[[ DOCUMENT PASSAGE open ]]

In the wake of September 11, the business press has been full of electronic
backup success stories—tales of businesses damaged by the attack that managed
to swiftly recover core records preserved in electronic storage. The widespread
adoption of electronic backup storage throws into sharp relief the one key business
function that still relies primarily on hard copy: insurance. In most cases,
insurance recovery requires that the insured furnish a copy of the original
policy document. Storage of these crucial documents remains dependent on file
cabinets and warehouses.
Today, of course, disaster recovery planning has taken on new urgency as
an essential best practice for all organizations—private or public, large or
small. That new focus should put insurance front and center. In the aftermath
of catastrophe, a business's ability to maximize insurance recoveries for business
interruption, ensure replacement of real property, and protect itself against
third-party liabilities is critical to its survival.
With coverage for terrorist events abruptly written out of most policies,
insurance-related disaster preparation has understandably focused mainly on
buying adequate coverage at increased rates. A less obvious but equally crucial
imperative is the need to maintain and protect records of historical insurance
coverage; that is, old liability policies that can address current environmental
and product liability for past events.
In the wake of disaster, the need to maintain protection against liability
for events that may have occurred decades ago may seem less immediate than recovery
for losses stemming directly from disaster. But the long-term effects of liability
exposure resulting from a hole being blown in the company's historic insurance
records may prove even more devastating than the immediate loss.
Rescuing Insurance Records from the "Dustbin of History"
The first step in physically preserving a company's insurance assets is to
create an electronic database for existing insurance records, that last bastion
of hard copy. In order to preserve current records:
- Make images of all policies and store discs off site, preferably in
more than one location.
- Maintain basic coverage details for all commercial policies in a database
that can be hosted on the Internet for immediate access in the event of
a natural disaster or catastrophic loss.
- In addition to policy terms, include in the database any information
necessary to report claims, such as, names of contacts and addresses for
the brokers, insurers, consultants, as well as any claims-handling facilities.
Protecting Your Company's Future from Its Past
Preserving current insurance records is only the first step in ensuring that
the full range of a company's insurance assets can be accessed when needed.
A comprehensive organization of insurance assets should include documenting
the corporate historic insurance coverage along with the past insurance programs
of predecessor companies. Companies that survived the mergers and acquisitions
frenzy of the 1990s have often inherited a legacy of complex environmental and
toxic tort liabilities involving operations or products that were not considered
to be toxic in the past. In addition, significant liabilities can arise from
any real estate transactions as well as the activities of predecessor companies.

[[ DOCUMENT PASSAGE closed ]]
[[ DATASET EXTRACT open ]]

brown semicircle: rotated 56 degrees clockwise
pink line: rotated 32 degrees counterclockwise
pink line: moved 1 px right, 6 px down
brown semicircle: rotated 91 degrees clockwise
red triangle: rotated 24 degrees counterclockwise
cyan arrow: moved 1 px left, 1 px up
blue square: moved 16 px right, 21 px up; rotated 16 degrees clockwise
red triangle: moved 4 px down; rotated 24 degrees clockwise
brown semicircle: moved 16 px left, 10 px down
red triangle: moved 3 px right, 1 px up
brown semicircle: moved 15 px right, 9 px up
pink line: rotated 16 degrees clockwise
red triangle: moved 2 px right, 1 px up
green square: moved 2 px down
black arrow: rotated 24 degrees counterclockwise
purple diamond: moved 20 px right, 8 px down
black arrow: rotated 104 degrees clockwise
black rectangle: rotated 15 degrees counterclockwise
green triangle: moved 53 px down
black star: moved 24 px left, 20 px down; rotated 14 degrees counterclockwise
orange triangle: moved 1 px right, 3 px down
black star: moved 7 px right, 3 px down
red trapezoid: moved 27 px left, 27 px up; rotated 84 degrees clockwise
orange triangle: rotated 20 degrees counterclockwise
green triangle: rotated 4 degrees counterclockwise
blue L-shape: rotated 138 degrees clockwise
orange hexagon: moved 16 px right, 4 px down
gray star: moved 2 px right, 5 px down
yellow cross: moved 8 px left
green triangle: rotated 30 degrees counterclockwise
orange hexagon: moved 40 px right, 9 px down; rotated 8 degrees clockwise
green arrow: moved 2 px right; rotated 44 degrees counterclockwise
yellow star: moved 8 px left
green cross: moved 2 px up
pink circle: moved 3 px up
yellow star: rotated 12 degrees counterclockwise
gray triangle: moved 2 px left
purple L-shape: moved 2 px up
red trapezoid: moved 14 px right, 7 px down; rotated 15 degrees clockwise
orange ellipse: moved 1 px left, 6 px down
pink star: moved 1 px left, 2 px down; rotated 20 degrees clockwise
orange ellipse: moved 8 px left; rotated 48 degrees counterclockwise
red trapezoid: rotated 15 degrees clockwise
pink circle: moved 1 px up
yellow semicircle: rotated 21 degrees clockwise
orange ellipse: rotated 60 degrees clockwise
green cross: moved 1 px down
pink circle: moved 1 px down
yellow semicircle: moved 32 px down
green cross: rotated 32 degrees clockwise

[[ DATASET EXTRACT closed ]]

## EXERCISE GOAL
Write the next part of the text on preserving insurance records after disasters, picking up after its last sentence. The lines are separate material and have nothing to do with the insurance records text.

## RESULT
Liability threats on multiple fronts have been proliferating for decades
and show no sign of abating. The cost of civil liability as a percent of GDP
has climbed from 0.6 percent in 1950 to 1.4 percent in 1970 to 2.6 percent by
1995, according to a study by Tillinghast-Towers Perrin. While new threats,
such as sick building syndrome, repetitive stress claims, and computer-related
"techno torts" keep emerging, older founts of liability refuse to run dry.
Asbestos liability, for example, just keeps going and going. But as the chain
of litigation spreads from traditional asbestos targets—such as asbestos miners,
manufacturers, and distributors—to nontraditional targets—such as automotive
parts manufacturers, refineries, textile mills, and retailers—litigation surged
again in the late '90s. A recent RAND Institute for Civil Justice study found
that thousands of firms spanning more than half of U.S. industries have been
enmeshed in asbestos litigation, including firms with as few as 20 employees.
RAND also reported that asbestos-related bankruptcies have surged in the past
18 months.1
As new sources of litigation proliferate, the value of old insurance policies
increases proportionately. There is no statute of limitation on liability. Fortunately,
there's also no expiration date on most forms of commercial liability insurance,
if the alleged damage occurred within the policy period.
A rule of thumb is that the older a policy is, the less restrictive and more
valuable it's likely to be. Comprehensive general liability (CGL) insurance
policies issued before 1970 are particularly valuable because they generally
contain no pollution exclusions, no aggregate limits, and no limits to defense
costs. Policies from the 1970s, which contain a so-called sudden and accidental
pollution exclusion, are easier to apply to Superfund liabilities than policies
purchased after 1985, which contain a less ambiguous "absolute pollution exclusion."
Policies from the 1960s and earlier generally have no pollution exclusions at
all.
For many companies, the value of a typical portfolio of insurance assets
can exceed $1 billion. Of course, the older a policy is, the less likely it
is that its documentation will be neatly tucked away in a well-marked and easily
accessible file cabinet. The corporate downsizing and merger and acquisition
activity in the 1980s and 1990s, as well as the relocation of many corporate
headquarters from the Northeast to the Sunbelt, displaced both people and records.
As a result, institutional memory has been shortened.
Over the past two decades, insurance archaeologists have developed and refined
a complex methodology for reconstructing a company's complete insurance portfolio
extending back several decades. A blueprint for mining internal resources to
reconstruct historical insurance coverage can be read in an earlier article, "The Historic Insurance Audit: Investigating Internal Sources." When gaps remain after such a search, it is often possible
to reconstruct the insurance record from external sources, a subject covered
in a companion article: "The Historic Insurance Audit: Investigating External Sources."
Conclusion
Given the scope of current liability for long-past events, the disabling
of a company's access to its historical insurance coverage can be devastating.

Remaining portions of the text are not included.